Source data:

● ● ● ●

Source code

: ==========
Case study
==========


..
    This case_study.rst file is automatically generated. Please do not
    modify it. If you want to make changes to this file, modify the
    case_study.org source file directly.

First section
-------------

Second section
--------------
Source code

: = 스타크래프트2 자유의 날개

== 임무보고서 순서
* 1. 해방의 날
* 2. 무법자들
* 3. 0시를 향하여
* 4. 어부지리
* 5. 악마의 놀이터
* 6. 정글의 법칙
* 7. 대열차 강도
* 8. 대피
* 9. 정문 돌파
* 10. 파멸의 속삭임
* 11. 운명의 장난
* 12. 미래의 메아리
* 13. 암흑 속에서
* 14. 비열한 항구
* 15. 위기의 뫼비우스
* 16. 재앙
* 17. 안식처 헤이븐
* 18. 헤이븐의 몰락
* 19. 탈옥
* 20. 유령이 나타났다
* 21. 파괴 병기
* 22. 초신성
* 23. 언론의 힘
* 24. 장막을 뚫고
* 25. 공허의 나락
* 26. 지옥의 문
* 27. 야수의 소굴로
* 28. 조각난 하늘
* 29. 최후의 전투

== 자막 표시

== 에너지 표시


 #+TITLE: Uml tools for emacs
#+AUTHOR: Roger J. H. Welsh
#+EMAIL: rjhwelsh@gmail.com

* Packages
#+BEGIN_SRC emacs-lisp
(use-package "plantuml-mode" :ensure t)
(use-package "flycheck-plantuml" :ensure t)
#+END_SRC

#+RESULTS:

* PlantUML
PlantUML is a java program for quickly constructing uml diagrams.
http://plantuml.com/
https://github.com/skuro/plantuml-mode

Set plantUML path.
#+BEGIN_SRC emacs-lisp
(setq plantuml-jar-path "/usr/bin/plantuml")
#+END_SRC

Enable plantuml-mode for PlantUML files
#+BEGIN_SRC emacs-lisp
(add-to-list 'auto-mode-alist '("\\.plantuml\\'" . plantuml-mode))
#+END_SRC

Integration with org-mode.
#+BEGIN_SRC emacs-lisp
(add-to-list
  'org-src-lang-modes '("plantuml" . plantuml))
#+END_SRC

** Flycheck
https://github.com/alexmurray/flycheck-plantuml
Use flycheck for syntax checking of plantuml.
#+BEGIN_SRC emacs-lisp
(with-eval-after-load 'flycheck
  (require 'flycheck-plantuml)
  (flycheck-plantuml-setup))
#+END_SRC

● ● ● ●

> Exercise instructions
Your task is to copy every line in the entries that holds the string "github".

> Solved problem
https://github.com/skuro/plantuml-mode
https://github.com/alexmurray/flycheck-plantuml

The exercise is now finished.